◆ DOCUMENT SECTION:
○ ○ ○ ○ ○

[Sca-cooks] Working from original vs "translation"

ysabeau ysabeau at mail.ev1.net
Tue Feb 1 12:16:35 PST 2005


I enjoy trying to figure out what the cooks who wrote the recipe 
intended. I think the fun in it is comparing what you come up with 
what someone else comes up with. In almost anything you do, there 
is subjectivity and judgment calls. 

I deal with this on a regular basis at work. I've found 
that "description" isn't really a description in the context I 
find it in. It has been bastardized into meaning "name" because of 
a poor Japanese to English translation that was made over 5 years 
ago. Now we are stuck with a database that lists a part's name 
as "Description" and the description is "Item". I can see that 
happening with the recipes and translations over the course of 
hundreds of years. Even between translators sitting next to each 
other translating the same document there is a disparity in the 
results. (The funny thing is the the American translator always 
thinks his translations are better than the Japanese/American's 
translations). 

That is also one of the fun parts of the cheese goo competition 
this weekend. It is a fairly simply recipe that has a standard 
redaction that is fairly well accepted. Now we are being 
challenged to think outside the box and reevaluate it with fresh 
eyes. I'm sure there will be a wide variety of cheese goos at the 
competition and I'm looking forward to seeing how others 
interpreted it. 

I think anyone can follow a recipe...it takes skill and talent to 
take that recipe and read between the lines to make it your own.

Ysabeau


---------- Original Message ----------------------------------
From: "Phil Troy / G. Tacitus Adamantius" 
<adamantius.magister at verizon.net>
Reply-To: Cooks within the SCA <sca-cooks at ansteorra.org>
Date: Tue, 1 Feb 2005 13:36:03 -0500

>Also sprach Jadwiga Zajaczkowa / Jenne Heise:
>>  > Harumph! That "'y-blaunched' crap", as you call it, is as 
much a part
>>>  of the culture, and therefore the mindset and, ultimately,
>>>  methodology as your dearly-bought modern cook's experience,
>>
>>Hm... but what about those of us who are not translators and 
primarily
>>cook from non-English manuscripts? We are reading materials in
>>translation. When I first started out cooking, despite being an 
English
>>major, I found translating the Middle English frustrating. I 
also had to
>>struggle with gothic typefaces in facsimiles
>
>I can barely read them myself, but I'm not sure I'm getting your 
>point. Obviously, anyone who needs a translation needs a 
translation, 
>and either creates one or obtains one from another source. My 
point 
>was only that translating from Middle English, when one is an 
English 
>speaker, is eminently doable even for the non-linguists among us, 
and 
>that an untranslated language is not necessarily "crap". Marcel 
>Proust in French notwithstanding.

○ ○ ○ ○ ○

◆ DATA SUPPLIED:
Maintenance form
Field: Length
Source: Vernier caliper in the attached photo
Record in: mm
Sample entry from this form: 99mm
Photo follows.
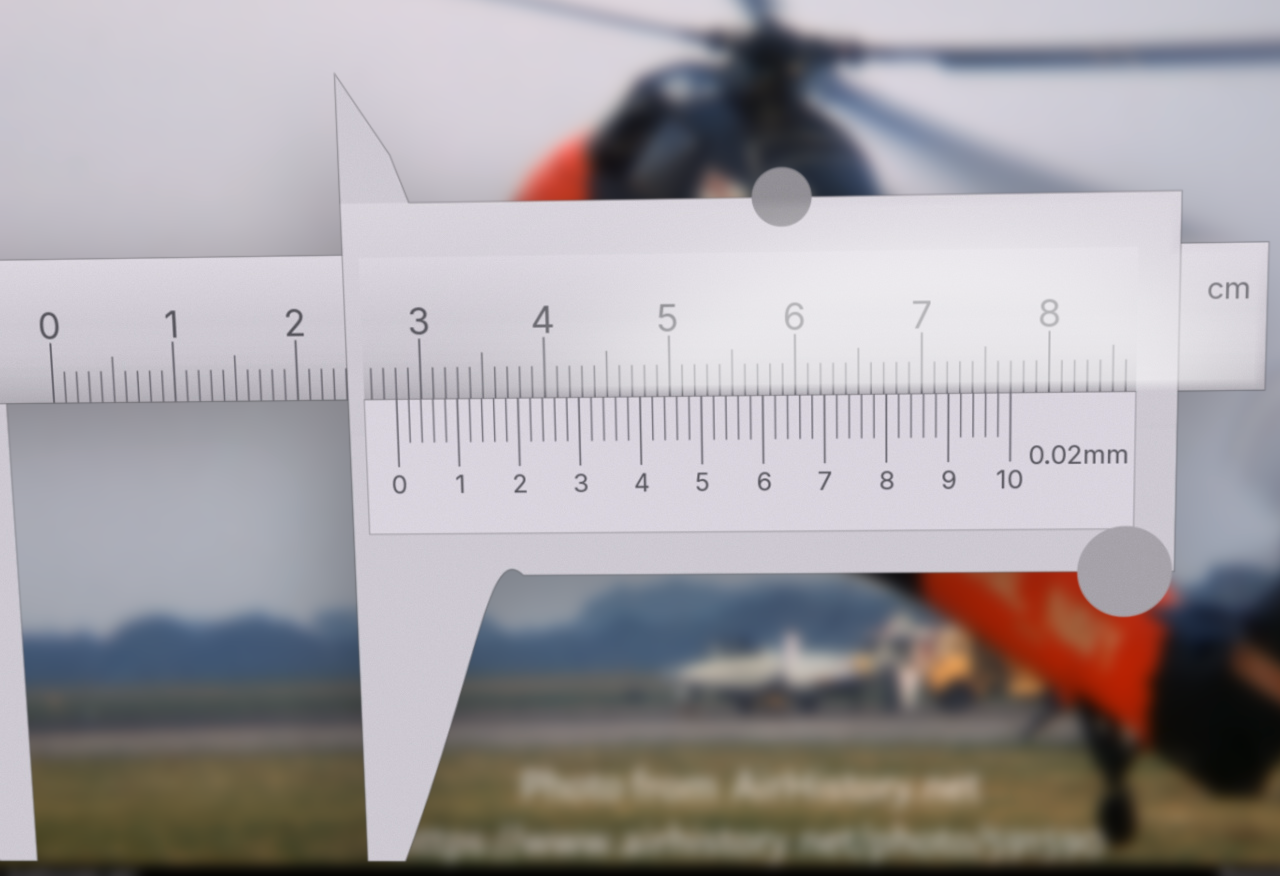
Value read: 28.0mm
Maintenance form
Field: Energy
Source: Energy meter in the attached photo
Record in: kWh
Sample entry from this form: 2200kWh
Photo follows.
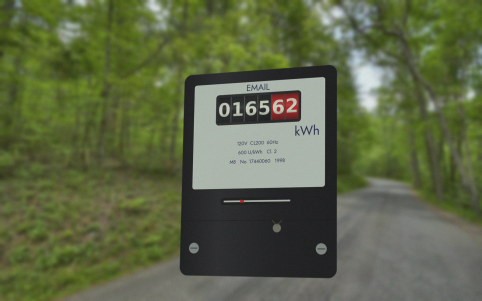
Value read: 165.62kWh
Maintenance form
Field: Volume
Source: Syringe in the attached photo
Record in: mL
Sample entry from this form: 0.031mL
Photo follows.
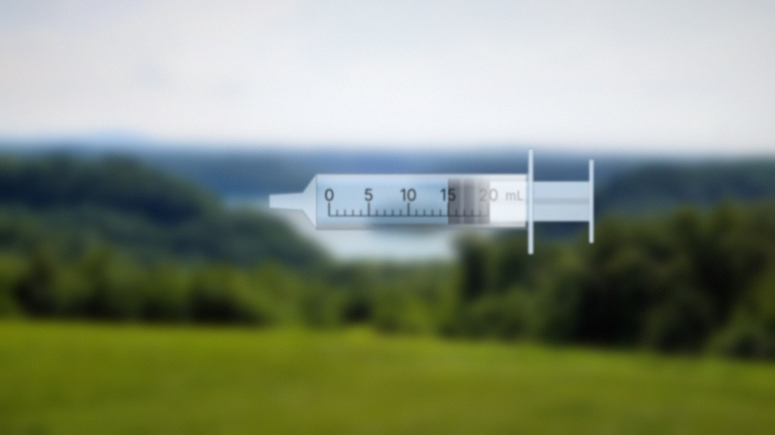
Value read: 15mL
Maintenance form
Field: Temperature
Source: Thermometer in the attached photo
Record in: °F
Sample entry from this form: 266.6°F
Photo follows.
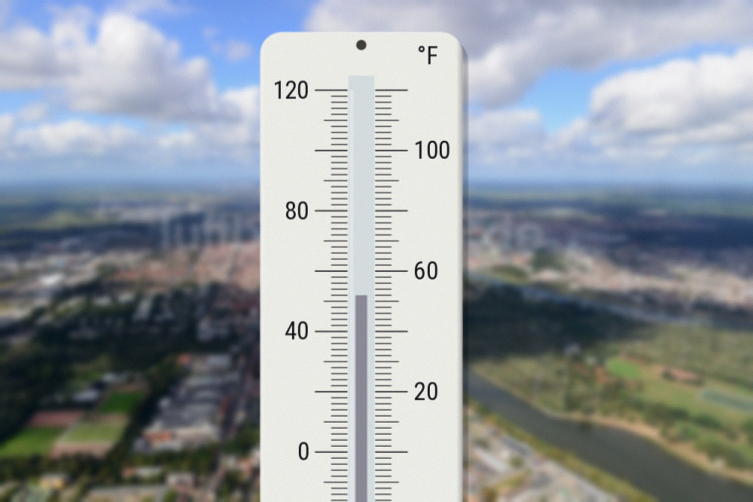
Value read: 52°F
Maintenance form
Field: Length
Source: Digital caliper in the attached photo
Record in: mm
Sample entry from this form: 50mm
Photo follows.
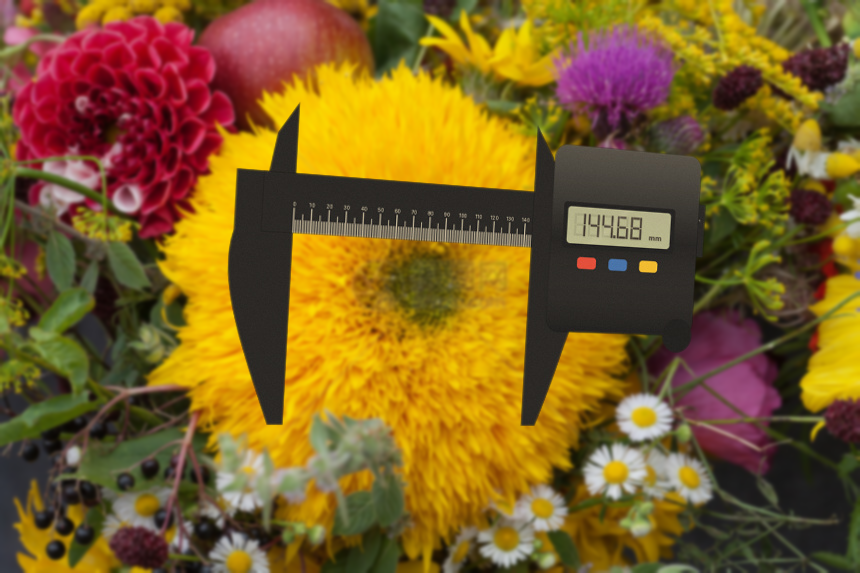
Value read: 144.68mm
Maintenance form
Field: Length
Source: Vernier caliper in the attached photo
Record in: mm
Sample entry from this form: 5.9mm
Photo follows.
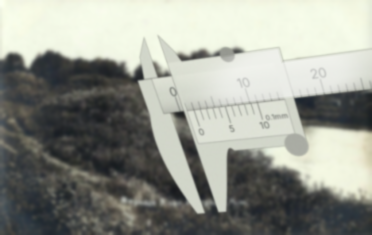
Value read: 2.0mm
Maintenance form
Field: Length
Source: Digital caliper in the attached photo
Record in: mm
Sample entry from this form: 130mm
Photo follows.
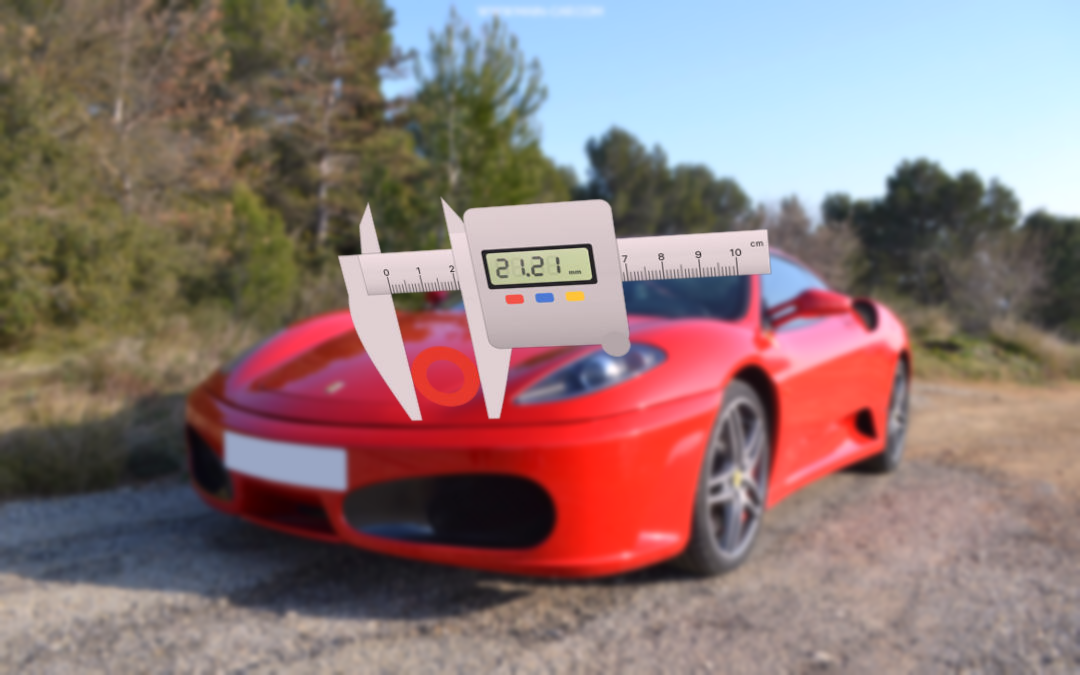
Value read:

○ ○ ○ ○ ○

◆ ACTION ITEM:
Answer these questions about the mailing-list post:
(a) How long ago was the poor Japanese to English translation made?
(b) What competition is taking place this weekend?
(c) In the quoted message from Jadwiga Zajaczkowa / Jenne Heise, what was frustrating when first starting out cooking?

◆ TASK SOLUTION:
(a) Over 5 years ago.
(b) The cheese goo competition.
(c) Translating the Middle English.